Job
Print every line of text from the entries below verbatim and in the same order, leaving out the pictures.

Records
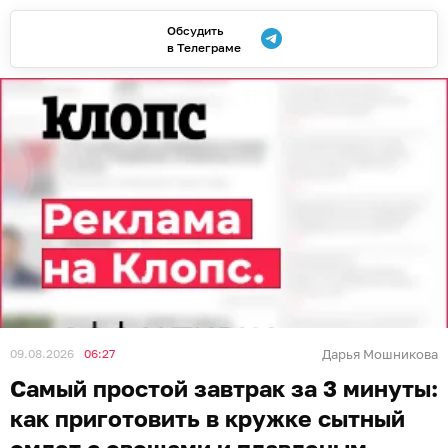
Обсудить
в Телеграме
09.08.2026
06:27
Дарья Мошникова
Самый простой завтрак за 3 минуты:
как приготовить в кружке сытный
омлет с овощами и плавленым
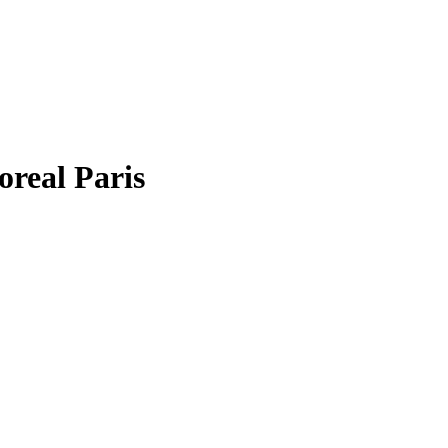
oreal Paris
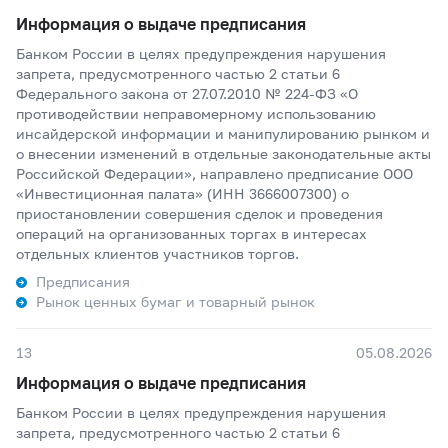
Информация о выдаче предписания
Банком России в целях предупреждения нарушения
запрета, предусмотренного частью 2 статьи 6
Федерального закона от 27.07.2010 № 224-ФЗ «О
противодействии неправомерному использованию
инсайдерской информации и манипулированию рынком и
о внесении изменений в отдельные законодательные акты
Российской Федерации», направлено предписание ООО
«Инвестиционная палата» (ИНН 3666007300) о
приостановлении совершения сделок и проведения
операций на организованных торгах в интересах
отдельных клиентов участников торгов.
Предписания
Рынок ценных бумаг и товарный рынок
13
05.08.2026
Информация о выдаче предписания
Банком России в целях предупреждения нарушения
запрета, предусмотренного частью 2 статьи 6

Written answer
Обсудить
в Телеграме
09.08.2026
06:27
Дарья Мошникова
Самый простой завтрак за 3 минуты:
как приготовить в кружке сытный
омлет с овощами и плавленым
oreal Paris
Информация о выдаче предписания
Банком России в целях предупреждения нарушения
запрета, предусмотренного частью 2 статьи 6
Федерального закона от 27.07.2010 № 224-ФЗ «О
противодействии неправомерному использованию
инсайдерской информации и манипулированию рынком и
о внесении изменений в отдельные законодательные акты
Российской Федерации», направлено предписание ООО
«Инвестиционная палата» (ИНН 3666007300) о
приостановлении совершения сделок и проведения
операций на организованных торгах в интересах
отдельных клиентов участников торгов.
Предписания
Рынок ценных бумаг и товарный рынок
13
05.08.2026
Информация о выдаче предписания
Банком России в целях предупреждения нарушения
запрета, предусмотренного частью 2 статьи 6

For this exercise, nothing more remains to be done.